**DIRECTIONS:**
Revise the history of lynching below: reproduce it from the words "Many newspaper editorials" through "of 9,000 people.", changing "penitentiary" to "state prison".

**SELECTED EXCERPT:**
━━━━━━━━━━━━━━━━━━━━━━━━━━━━━━
Crime Library: Criminal Minds and Methods

Carnival of Death: Lynching in America

The History of Lynching

Lynching differs from ordinary murder or assault because it is a killing that is committed outside the boundaries of due process by a mob who enacts revenge for an offense. During the late 19th century, lynching frequently enjoyed the approval of the public. It is a practice that was committed, ostensibly, in the name of justice. But the motivations for these killings were alien to the themes of justice and honor.

Lynching became almost a necessary practice "that served to give dramatic warning to all black inhabitants that the iron clad system of white supremacy was not to be challenged by deed, word or even thought" (Friedman, p. 191) For all their suffering though, it would be incorrect to say that lynching was only used against blacks. Whites, too, suffered the rope, at times in greater numbers than blacks. Who became a victim had a lot more to do with where the lynching took place than the victim's offense. In the Deep South[3], most often the victim was black. In the West, the victim was most often white. However, lynching, when used against African Americans, was utilized for reasons other than a form of substitute justice. That was just an excuse. As the noted psychologist William James (1842-1910) once wrote: "for all sorts of cruelty, piety is the mask" (Myers, p. 208).

Lynching is a derivative term that was taken from the name of Col. Charles Lynch who was a landowner in Virginia in 1790. Lynch had a habit of holding illegal trials of local lawbreakers in his front yard. Upon conviction of the accused, which was usually the case, Lynch took to whipping the suspects while they were tied to a tree in front of his house.

Cleveland Advocate, May 17, 1919
Cleveland Advocate, May 17, 1919

Over time, this practice became known as simply "lynching". Although mistreatment of slaves was common throughout the early part of the 19th century, lynching was a separate practice apart from slavery[4]. The term "lynching" refers only to the concept of vigilantism, in which citizens would assume the role of judge, jury and executioner. Vigilante groups were common during the last half of the 19th century and were fed by a strong notion that the existing laws were not functioning properly resulting in criminals, especially black criminals, being set free at the expense of the public.

Many newspaper editorials of the day echoed those sentiments and contributed to the passions aroused by the practice of lynching. Consider this editorial published on June 19, 1897: "The people of Ohio have seen murderers tried and convicted of murder in the 1st degree two or three times over and finally set free. They have known many desperate and dangerous criminals to be sent to the penitentiary for long terms and released soon enough to make the whole costly process of the courts seem little better than a farce...That is the real reason why, once in a while, the passion and indignation of the masses break through all restraints and some particularly wicked crime is avenged..." (The Cleveland Leader). This editorial was published after a black rape suspect was forcibly taken from a county jail and lynched in front of a crowd of 9,000 people.
━━━━━━━━━━━━━━━━━━━━━━━━━━━━━━
**DATASET EXCERPT:**
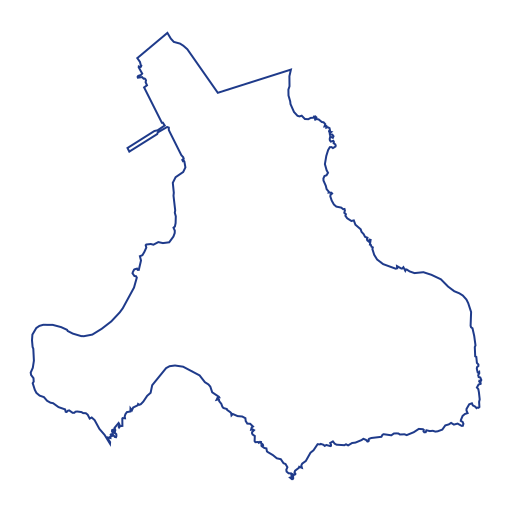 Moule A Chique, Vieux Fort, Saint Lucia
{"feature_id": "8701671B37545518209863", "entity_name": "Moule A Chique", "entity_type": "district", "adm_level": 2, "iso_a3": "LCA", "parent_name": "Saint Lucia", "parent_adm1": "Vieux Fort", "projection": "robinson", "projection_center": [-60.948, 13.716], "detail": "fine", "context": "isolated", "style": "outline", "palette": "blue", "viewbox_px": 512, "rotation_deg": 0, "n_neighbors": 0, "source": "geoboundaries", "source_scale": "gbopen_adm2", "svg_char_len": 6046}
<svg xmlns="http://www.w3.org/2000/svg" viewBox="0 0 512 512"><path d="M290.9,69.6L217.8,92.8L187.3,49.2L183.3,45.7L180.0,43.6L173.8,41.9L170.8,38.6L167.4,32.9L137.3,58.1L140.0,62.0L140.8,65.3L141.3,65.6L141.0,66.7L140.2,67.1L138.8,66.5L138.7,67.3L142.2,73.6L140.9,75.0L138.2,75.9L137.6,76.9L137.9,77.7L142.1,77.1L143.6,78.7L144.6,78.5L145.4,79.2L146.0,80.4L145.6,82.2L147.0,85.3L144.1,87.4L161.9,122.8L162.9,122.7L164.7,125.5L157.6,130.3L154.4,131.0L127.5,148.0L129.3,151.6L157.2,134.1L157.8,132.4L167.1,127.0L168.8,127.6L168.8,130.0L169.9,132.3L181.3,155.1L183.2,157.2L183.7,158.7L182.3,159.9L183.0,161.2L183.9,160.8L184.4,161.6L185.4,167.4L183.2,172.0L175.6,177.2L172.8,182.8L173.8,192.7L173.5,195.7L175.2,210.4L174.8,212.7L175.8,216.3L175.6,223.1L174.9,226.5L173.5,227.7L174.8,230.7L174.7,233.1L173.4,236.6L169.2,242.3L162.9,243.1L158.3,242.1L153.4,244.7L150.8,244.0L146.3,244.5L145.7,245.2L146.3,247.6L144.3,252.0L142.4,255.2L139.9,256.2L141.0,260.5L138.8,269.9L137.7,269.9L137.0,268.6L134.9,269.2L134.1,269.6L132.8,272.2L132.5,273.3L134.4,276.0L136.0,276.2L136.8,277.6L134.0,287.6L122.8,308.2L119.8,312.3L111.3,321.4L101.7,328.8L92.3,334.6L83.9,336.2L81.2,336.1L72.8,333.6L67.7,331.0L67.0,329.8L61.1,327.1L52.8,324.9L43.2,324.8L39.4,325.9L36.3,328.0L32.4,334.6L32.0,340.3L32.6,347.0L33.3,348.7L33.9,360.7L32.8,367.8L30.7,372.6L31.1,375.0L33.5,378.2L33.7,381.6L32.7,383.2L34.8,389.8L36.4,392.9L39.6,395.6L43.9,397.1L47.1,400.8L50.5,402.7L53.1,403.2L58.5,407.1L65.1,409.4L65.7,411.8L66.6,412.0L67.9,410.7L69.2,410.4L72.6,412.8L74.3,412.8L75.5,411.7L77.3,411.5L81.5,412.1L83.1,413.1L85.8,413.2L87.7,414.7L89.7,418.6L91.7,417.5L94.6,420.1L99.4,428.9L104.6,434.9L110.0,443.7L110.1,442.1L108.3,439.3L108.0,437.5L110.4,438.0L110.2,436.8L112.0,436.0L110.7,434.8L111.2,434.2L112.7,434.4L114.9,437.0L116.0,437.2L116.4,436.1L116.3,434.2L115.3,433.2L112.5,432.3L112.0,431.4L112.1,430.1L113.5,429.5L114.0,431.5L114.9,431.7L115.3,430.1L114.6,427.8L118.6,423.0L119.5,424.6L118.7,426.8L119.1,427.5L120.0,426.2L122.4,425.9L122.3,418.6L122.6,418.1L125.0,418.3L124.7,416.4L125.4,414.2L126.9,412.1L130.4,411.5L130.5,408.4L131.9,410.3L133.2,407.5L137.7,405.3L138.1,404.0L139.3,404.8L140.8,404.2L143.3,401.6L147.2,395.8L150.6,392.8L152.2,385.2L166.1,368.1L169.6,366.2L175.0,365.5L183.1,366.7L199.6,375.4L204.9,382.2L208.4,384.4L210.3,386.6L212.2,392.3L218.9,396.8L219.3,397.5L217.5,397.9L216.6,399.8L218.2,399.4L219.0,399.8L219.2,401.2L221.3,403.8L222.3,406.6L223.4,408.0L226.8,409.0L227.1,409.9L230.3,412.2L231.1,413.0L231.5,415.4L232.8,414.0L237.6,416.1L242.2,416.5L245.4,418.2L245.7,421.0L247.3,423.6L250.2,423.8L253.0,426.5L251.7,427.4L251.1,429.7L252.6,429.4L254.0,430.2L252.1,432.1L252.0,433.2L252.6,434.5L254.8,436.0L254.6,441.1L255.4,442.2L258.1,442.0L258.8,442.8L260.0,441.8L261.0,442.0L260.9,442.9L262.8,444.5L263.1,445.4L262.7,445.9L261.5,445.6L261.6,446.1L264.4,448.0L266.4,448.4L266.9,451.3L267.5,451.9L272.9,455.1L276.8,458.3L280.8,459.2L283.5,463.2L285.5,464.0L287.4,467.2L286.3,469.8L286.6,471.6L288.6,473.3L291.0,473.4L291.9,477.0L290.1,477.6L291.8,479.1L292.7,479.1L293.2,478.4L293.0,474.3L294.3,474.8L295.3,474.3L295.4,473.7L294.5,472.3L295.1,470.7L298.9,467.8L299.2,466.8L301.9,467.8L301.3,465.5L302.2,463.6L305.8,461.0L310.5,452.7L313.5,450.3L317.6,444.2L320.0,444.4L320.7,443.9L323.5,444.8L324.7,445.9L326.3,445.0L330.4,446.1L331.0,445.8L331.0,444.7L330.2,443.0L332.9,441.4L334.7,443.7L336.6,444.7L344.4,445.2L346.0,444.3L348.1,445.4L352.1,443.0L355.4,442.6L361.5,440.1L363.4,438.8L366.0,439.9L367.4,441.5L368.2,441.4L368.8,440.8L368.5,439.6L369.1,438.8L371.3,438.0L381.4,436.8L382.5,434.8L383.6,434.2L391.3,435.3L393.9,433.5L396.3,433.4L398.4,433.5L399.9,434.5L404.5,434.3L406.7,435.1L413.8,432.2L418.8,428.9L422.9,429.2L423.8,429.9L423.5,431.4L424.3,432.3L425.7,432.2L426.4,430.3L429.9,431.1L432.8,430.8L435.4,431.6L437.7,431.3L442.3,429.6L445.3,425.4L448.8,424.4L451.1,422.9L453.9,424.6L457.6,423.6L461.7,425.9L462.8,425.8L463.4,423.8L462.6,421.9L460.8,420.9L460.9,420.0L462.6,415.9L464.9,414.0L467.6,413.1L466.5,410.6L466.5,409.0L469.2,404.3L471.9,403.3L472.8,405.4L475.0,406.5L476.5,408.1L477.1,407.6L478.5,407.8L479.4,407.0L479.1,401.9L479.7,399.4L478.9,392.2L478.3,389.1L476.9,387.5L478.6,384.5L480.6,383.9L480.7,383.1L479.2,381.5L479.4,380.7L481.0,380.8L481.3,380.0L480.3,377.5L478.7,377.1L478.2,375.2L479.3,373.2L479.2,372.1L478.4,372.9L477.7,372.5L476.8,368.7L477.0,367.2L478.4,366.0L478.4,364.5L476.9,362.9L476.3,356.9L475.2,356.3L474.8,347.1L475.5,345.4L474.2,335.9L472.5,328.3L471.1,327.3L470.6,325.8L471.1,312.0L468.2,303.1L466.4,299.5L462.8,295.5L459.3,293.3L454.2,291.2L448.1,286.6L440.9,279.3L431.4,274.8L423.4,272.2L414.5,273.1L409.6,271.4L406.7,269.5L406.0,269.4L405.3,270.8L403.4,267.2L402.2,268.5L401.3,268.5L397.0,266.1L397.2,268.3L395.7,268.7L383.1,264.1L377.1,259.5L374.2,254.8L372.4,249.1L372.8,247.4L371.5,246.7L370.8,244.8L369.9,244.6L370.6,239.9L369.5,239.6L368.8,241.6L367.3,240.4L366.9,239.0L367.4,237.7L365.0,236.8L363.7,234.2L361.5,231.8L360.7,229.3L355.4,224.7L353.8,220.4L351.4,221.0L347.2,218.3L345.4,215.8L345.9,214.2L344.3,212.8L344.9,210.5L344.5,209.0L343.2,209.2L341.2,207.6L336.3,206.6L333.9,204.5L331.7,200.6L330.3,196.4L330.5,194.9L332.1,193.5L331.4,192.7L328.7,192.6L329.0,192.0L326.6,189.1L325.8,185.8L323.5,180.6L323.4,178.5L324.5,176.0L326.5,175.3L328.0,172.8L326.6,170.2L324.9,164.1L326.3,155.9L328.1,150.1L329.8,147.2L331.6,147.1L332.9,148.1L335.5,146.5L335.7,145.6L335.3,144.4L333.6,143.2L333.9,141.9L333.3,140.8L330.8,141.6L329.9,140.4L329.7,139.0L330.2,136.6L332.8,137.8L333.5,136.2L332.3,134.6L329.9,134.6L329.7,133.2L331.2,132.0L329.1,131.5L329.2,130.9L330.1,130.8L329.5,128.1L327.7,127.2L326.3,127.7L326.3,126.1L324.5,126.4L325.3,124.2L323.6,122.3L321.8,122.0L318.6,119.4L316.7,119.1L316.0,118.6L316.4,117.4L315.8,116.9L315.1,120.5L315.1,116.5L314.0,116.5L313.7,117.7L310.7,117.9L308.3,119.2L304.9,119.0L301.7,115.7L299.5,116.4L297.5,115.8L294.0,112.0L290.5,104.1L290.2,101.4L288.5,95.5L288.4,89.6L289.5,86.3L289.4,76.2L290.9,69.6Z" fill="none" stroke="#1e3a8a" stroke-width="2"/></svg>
━━━━━━━━━━━━━━━━━━━━━━━━━━━━━━
**SOLUTION:**
Many newspaper editorials of the day echoed those sentiments and contributed to the passions aroused by the practice of lynching. Consider this editorial published on June 19, 1897: "The people of Ohio have seen murderers tried and convicted of murder in the 1st degree two or three times over and finally set free. They have known many desperate and dangerous criminals to be sent to the state prison for long terms and released soon enough to make the whole costly process of the courts seem little better than a farce...That is the real reason why, once in a while, the passion and indignation of the masses break through all restraints and some particularly wicked crime is avenged..." (The Cleveland Leader). This editorial was published after a black rape suspect was forcibly taken from a county jail and lynched in front of a crowd of 9,000 people.